What is being asked |
Reproduce the listing from its first line through the line that contains "eines korrupten politisch-ökonomischen", keeping both end lines. Output only those lines.
** Data follows **
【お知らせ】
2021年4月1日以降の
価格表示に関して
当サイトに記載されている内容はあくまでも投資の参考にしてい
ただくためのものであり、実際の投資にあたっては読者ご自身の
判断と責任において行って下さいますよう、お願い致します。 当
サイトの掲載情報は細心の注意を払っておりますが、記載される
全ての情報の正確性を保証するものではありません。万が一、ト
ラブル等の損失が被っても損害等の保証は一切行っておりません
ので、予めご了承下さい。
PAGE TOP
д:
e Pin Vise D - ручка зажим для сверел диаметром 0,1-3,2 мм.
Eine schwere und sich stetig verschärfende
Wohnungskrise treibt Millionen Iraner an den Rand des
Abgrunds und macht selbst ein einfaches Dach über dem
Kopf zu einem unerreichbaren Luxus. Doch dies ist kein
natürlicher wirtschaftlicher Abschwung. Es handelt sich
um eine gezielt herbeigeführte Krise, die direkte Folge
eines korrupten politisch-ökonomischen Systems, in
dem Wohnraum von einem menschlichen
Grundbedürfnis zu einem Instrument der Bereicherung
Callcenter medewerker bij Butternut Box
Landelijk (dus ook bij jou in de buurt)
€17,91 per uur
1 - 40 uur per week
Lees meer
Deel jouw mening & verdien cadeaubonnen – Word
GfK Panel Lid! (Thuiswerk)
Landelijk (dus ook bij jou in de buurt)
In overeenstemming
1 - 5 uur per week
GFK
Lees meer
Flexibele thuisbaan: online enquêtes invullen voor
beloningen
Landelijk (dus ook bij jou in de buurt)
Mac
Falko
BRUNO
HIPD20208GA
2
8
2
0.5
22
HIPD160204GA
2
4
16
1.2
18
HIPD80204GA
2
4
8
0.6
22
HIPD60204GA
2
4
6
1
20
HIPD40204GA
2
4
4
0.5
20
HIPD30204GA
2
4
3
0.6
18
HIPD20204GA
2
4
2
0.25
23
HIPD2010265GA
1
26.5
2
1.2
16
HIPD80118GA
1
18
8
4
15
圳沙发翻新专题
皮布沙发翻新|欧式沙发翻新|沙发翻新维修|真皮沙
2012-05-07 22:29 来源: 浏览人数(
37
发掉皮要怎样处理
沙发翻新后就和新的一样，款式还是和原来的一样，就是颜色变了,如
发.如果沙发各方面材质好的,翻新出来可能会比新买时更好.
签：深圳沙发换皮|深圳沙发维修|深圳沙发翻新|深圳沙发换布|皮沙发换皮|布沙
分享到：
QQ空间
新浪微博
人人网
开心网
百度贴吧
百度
** End of Data **
Answer space |
【お知らせ】
2021年4月1日以降の
価格表示に関して
当サイトに記載されている内容はあくまでも投資の参考にしてい
ただくためのものであり、実際の投資にあたっては読者ご自身の
判断と責任において行って下さいますよう、お願い致します。 当
サイトの掲載情報は細心の注意を払っておりますが、記載される
全ての情報の正確性を保証するものではありません。万が一、ト
ラブル等の損失が被っても損害等の保証は一切行っておりません
ので、予めご了承下さい。
PAGE TOP
д:
e Pin Vise D - ручка зажим для сверел диаметром 0,1-3,2 мм.
Eine schwere und sich stetig verschärfende
Wohnungskrise treibt Millionen Iraner an den Rand des
Abgrunds und macht selbst ein einfaches Dach über dem
Kopf zu einem unerreichbaren Luxus. Doch dies ist kein
natürlicher wirtschaftlicher Abschwung. Es handelt sich
um eine gezielt herbeigeführte Krise, die direkte Folge
eines korrupten politisch-ökonomischen Systems, in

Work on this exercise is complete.